New bur oak tree planted in Centre’s Old Quad
Members of the Centre community recently came together to plant a bur oak sapling as a sign of the College’s commitment to remaining an urban forest for decades to come.
The bur oak, cultivated and hand-grown by Ed and Judy Stanley of Stanley Professional Tree Service, was planted near Nevin Hall in the Old Quadrangle.
At the planting ceremony, Preston Miles, Walkup Professor of Chemistry, spoke about how trees on Centre’s campus and throughout Danville have played an important role for hundreds of years—using the example of the English elm tree on Main Street near Old Centre that was planted intentionally hundreds of years ago.

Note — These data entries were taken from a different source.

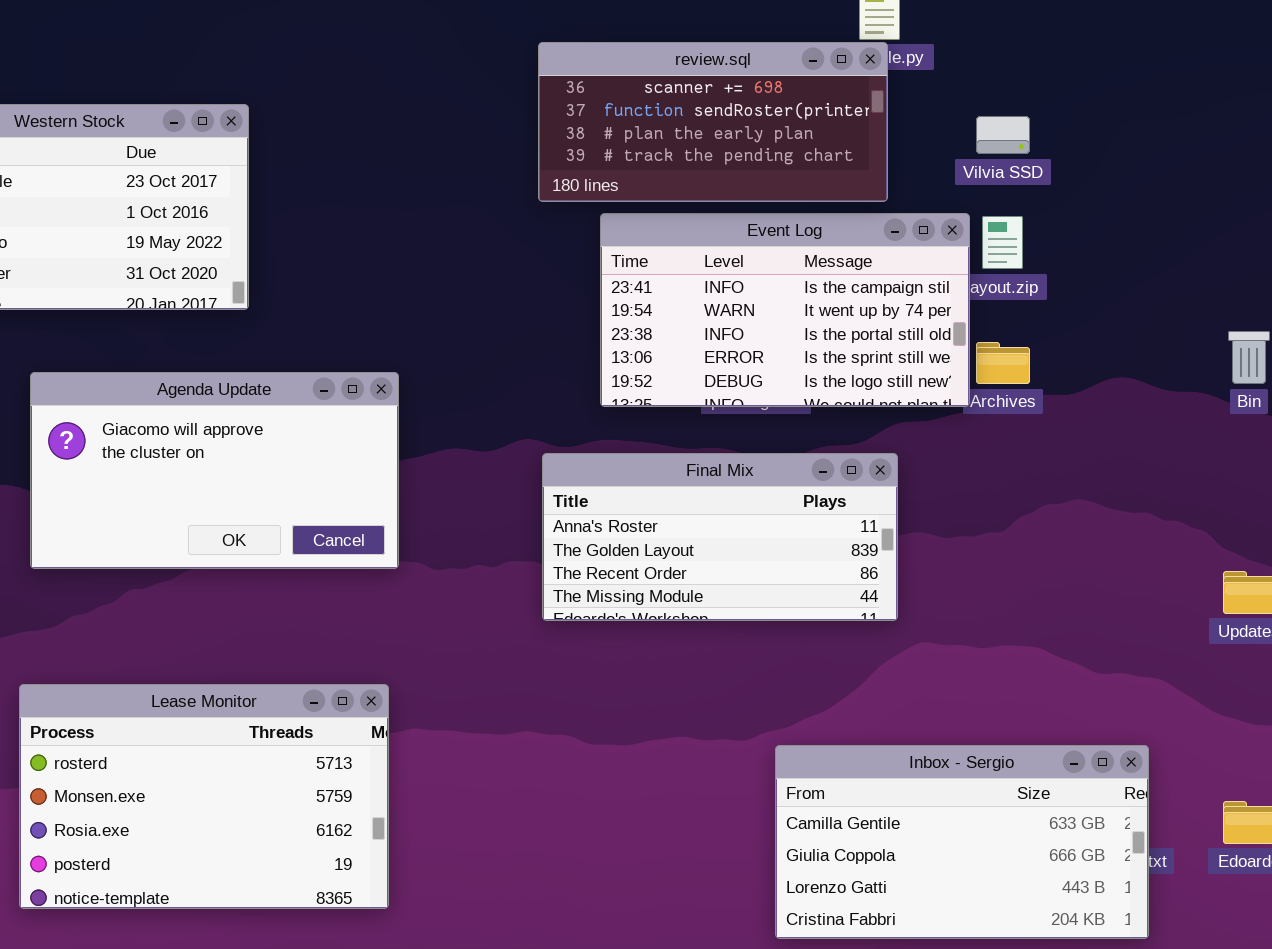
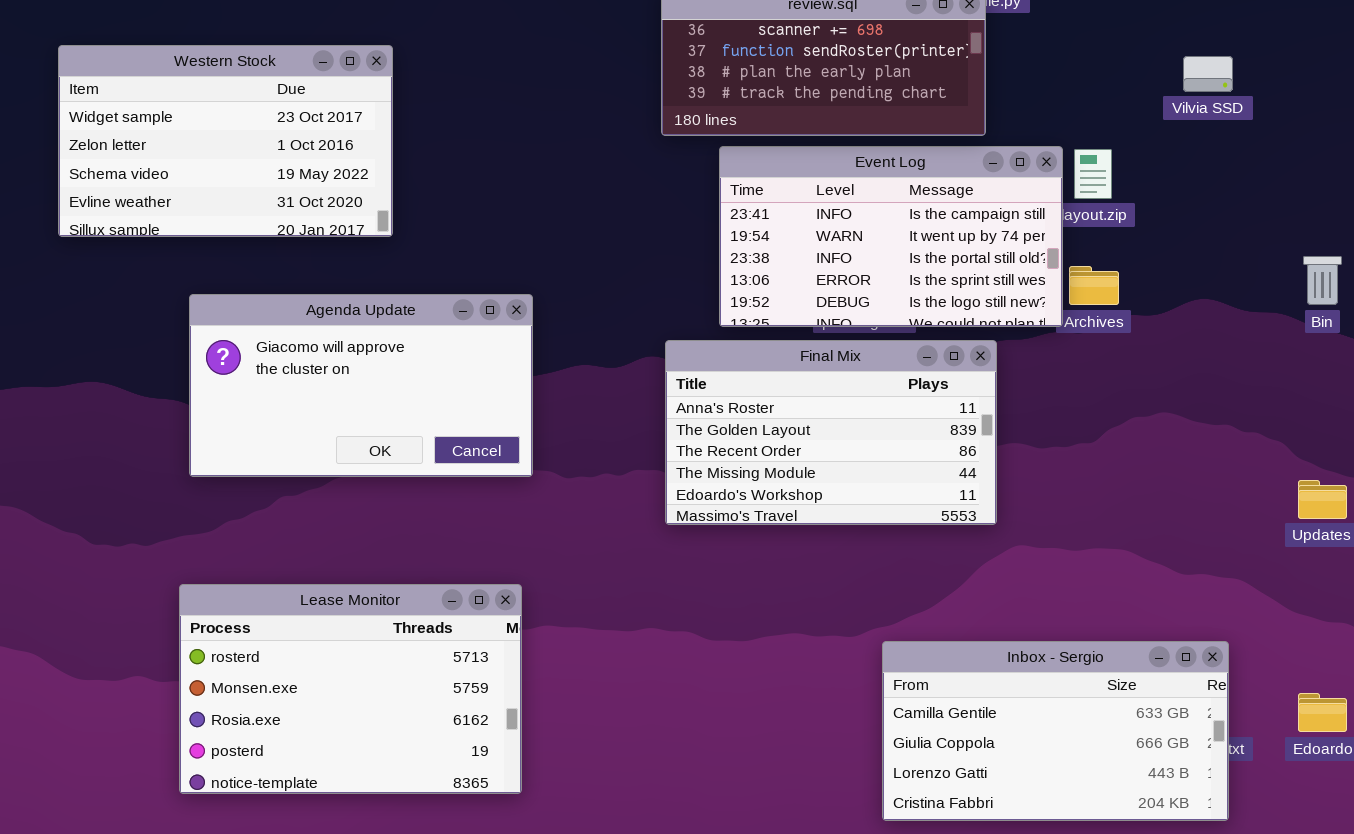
Vilvia SSD: [976,116,1030,154] -> [1183,56,1233,92], moved
Final Mix: [542,453,898,621] -> [665,340,997,525], resized

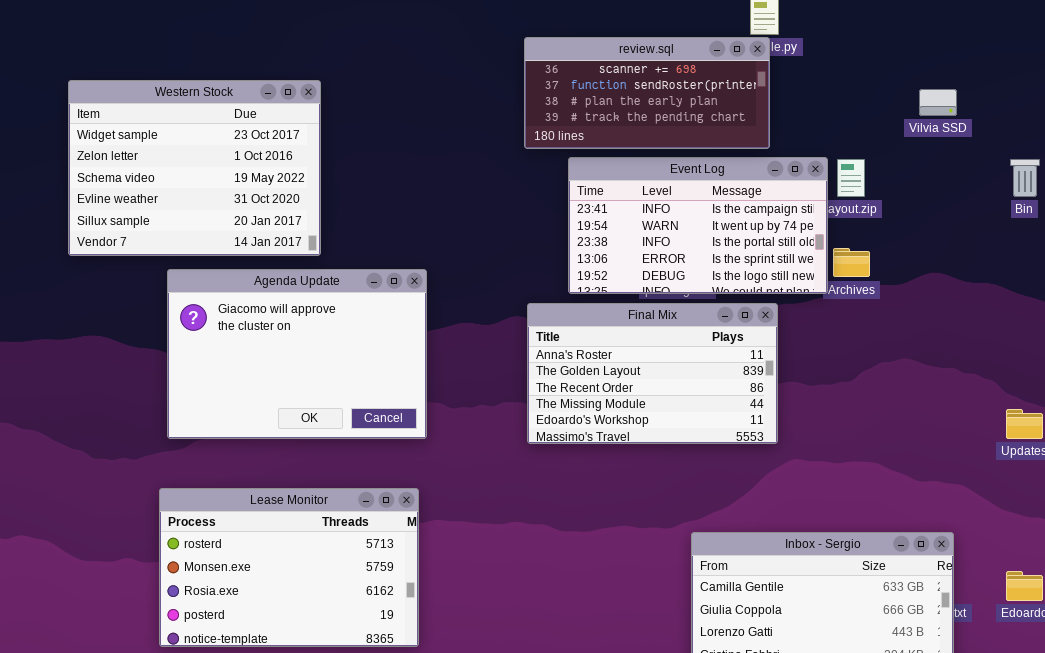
Western Stock: [58,45,393,237] -> [68,80,321,256], resized
Bin: [1303,256,1342,305] -> [1010,159,1040,197], moved
Agenda Update: [189,294,533,477] -> [167,269,427,439], resized

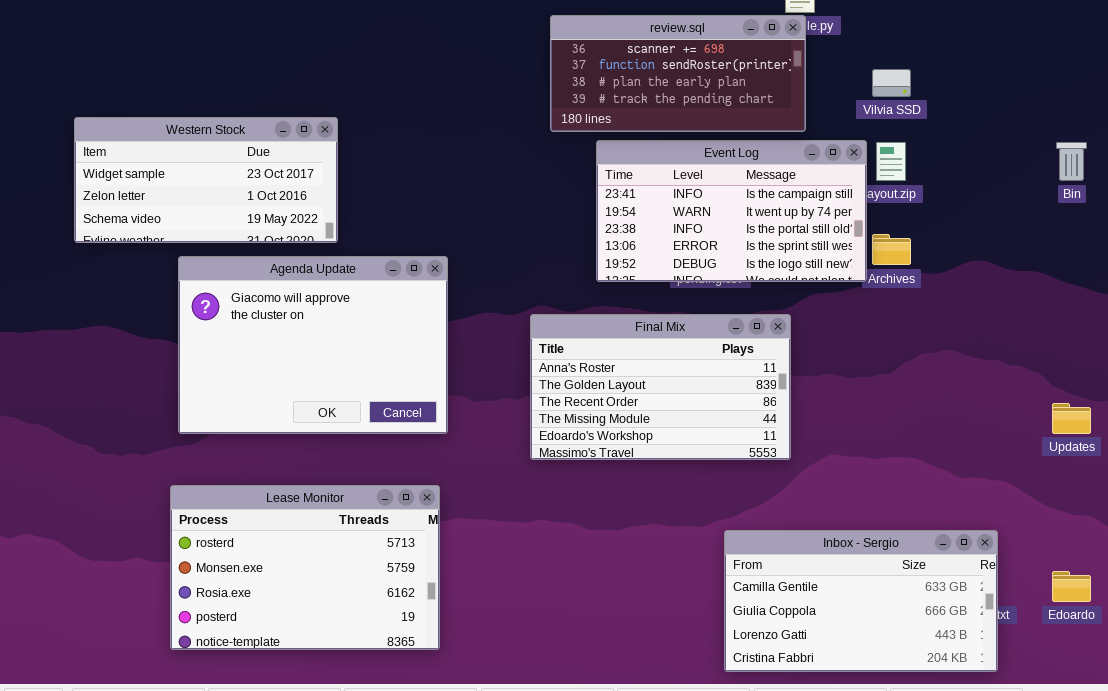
Western Stock: [68,80,321,256] -> [74,117,338,243], resized
Vilvia SSD: [919,89,957,116] -> [872,69,911,97], moved
Final Mix: [527,303,778,444] -> [530,314,791,460], moved

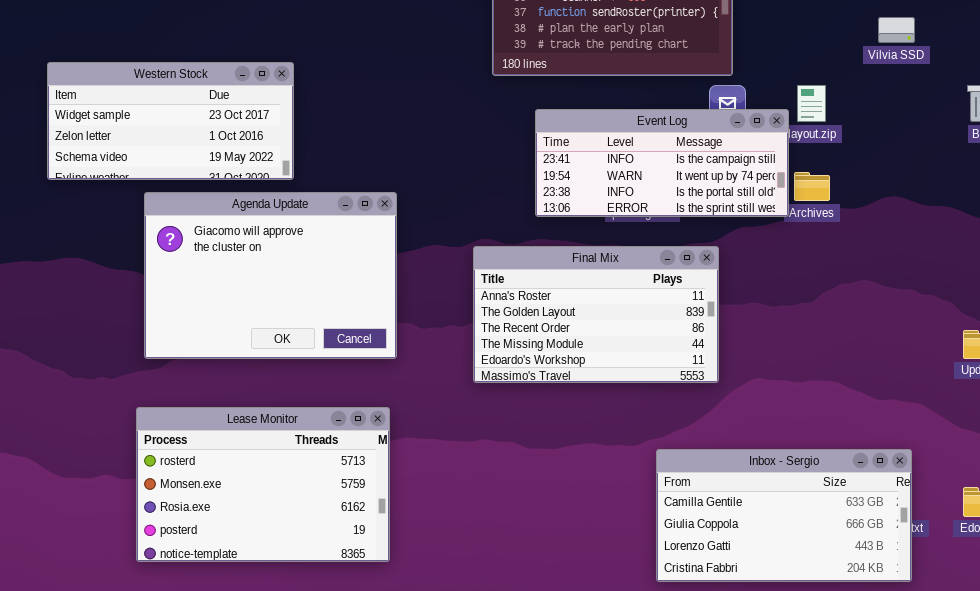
Vilvia SSD: [872,69,911,97] -> [878,17,915,43], moved
Event Log: [596,140,867,282] -> [535,109,789,217], resized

“I wanted to take you back to that big old elm tree, which is 100 to 200 years old. The people who came to this area and laid this town out had a different idea than you and I do—they were coming out here to the wilderness in the 1770s or 1780s. And what did they do shortly after they laid the town out? They planted that old elm tree,” Miles said. “They planted it because this is the urban forest. We have the impulse to restore the tree as an orientation symbol. In fifty years, that elm on Main Street may not be here—but in fifty years, this burr oak will stand as a symbol for this city.”

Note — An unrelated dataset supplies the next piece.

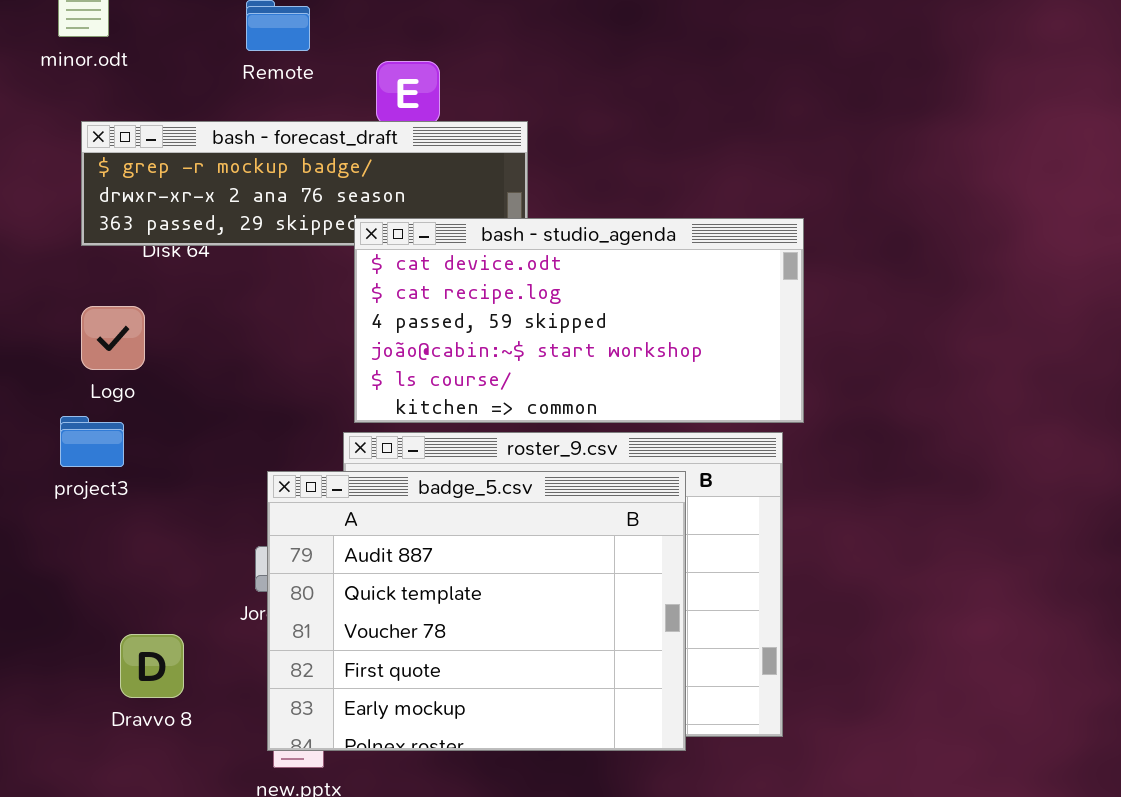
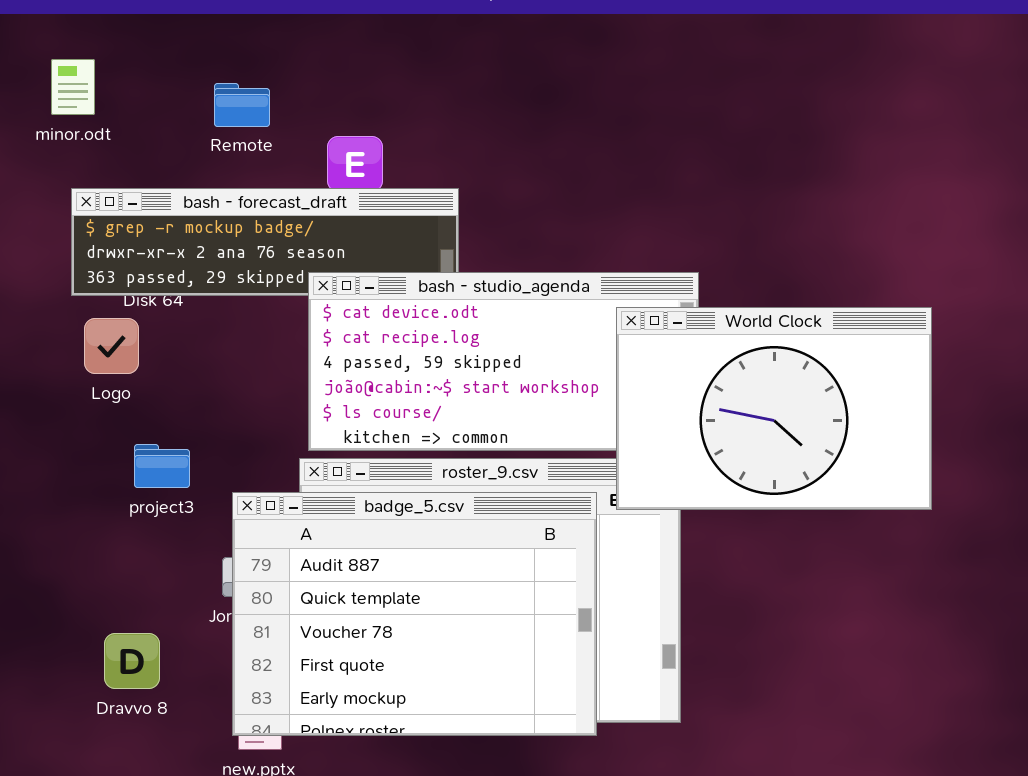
World Clock: none -> [616,307,932,510], opened
Logo: [81,306,145,370] -> [84,318,139,374], moved
project3: [60,416,124,467] -> [134,444,190,488], moved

Centre is deliberate about its dedication to maintaining the urban forest on campus. Centre was recently named a 2013 Tree Campus USA by the Arbor Day Foundation. The College has now received the honor for three years in a row. Planting new trees is a requirement of Tree Campus USA schools, among other responsibilities.

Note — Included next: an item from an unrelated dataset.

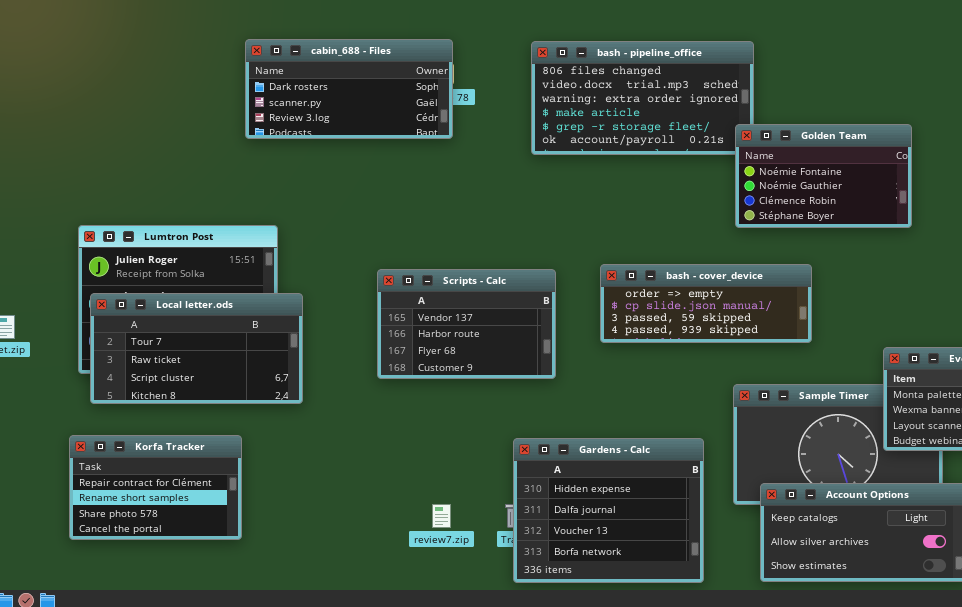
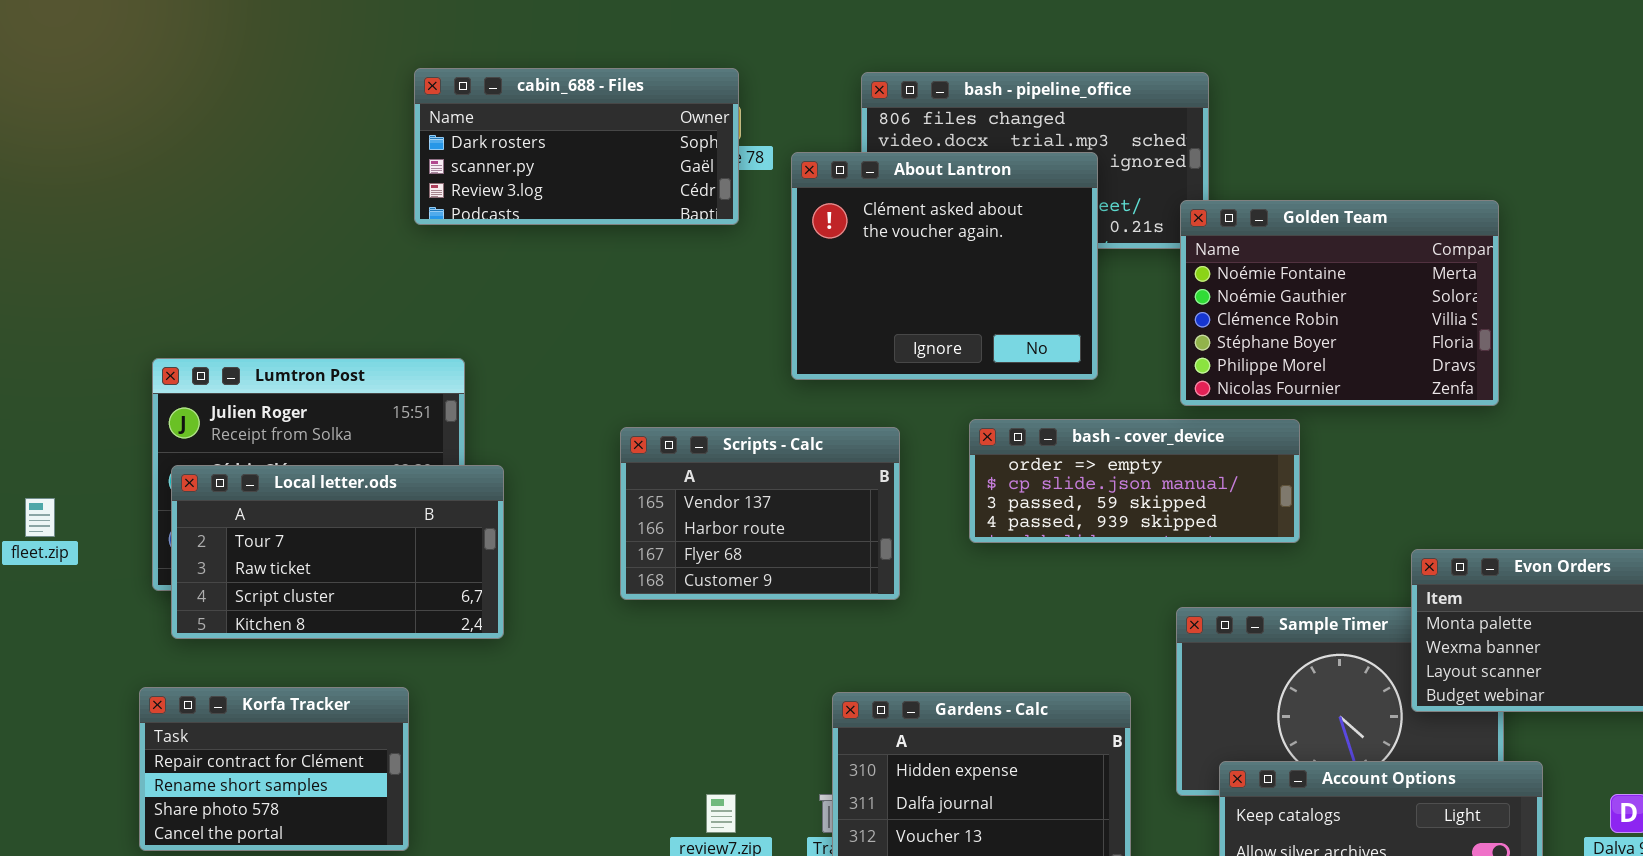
About Lantron: none -> [791,152,1098,380], opened
Golden Team: [735,124,912,228] -> [1180,200,1499,406], resized

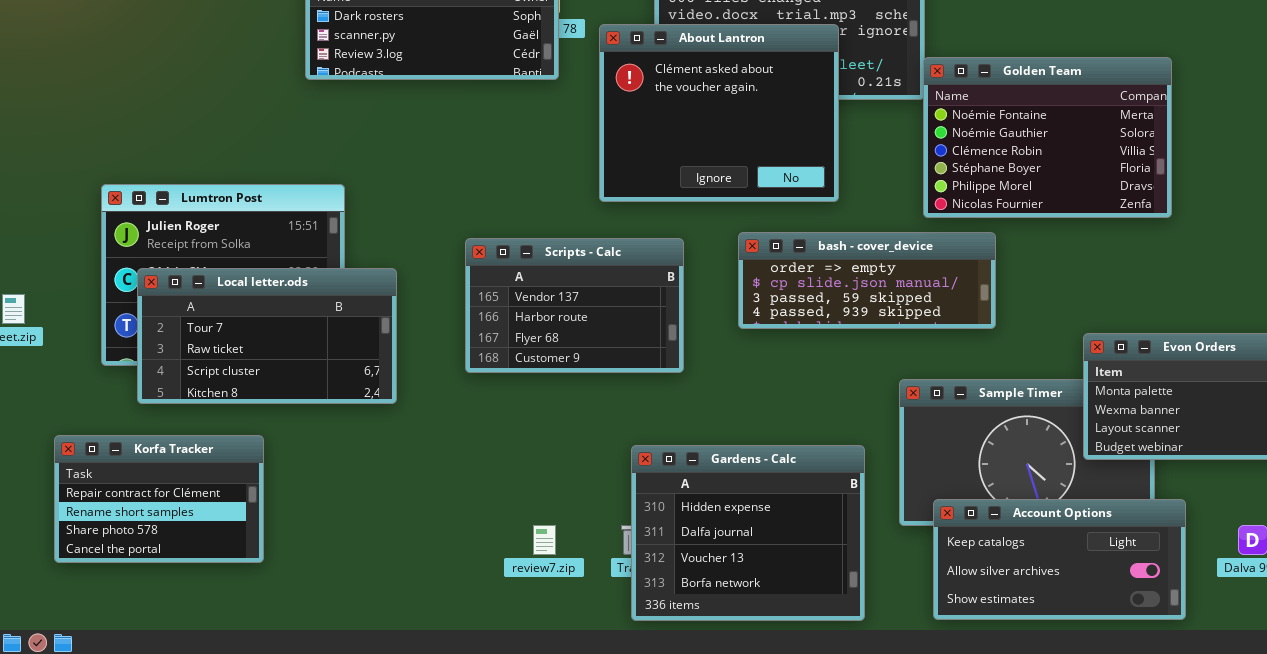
Golden Team: [1180,200,1499,406] -> [923,57,1172,218], moved
Local letter.ods: [171,465,504,639] -> [137,268,397,404], moved
Korfa Tracker: [139,687,409,851] -> [54,435,264,563], moved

Earlier this year, trustee David Grissom and his wife, Marlene, made a gift of $500,000 to create the Susie Roush Campus Beautification Fund in honor of Roush to enhance Centre’s landscaping—and with the particular goal of acquiring and maintaining deciduous trees throughout campus.
Three American Beech saplings, donated to the College by Grissom, were planted in front of Young Hall last year to replace the beloved American Beech tree that stood there for decades until its death in 2011. Trees were planted in front of the Guest Cottage in 2011 to replace a dogwood lost in the ice storm of 2009, and in 2012, trees were also planted to replace those similarly lost along St. Mildred’s Court.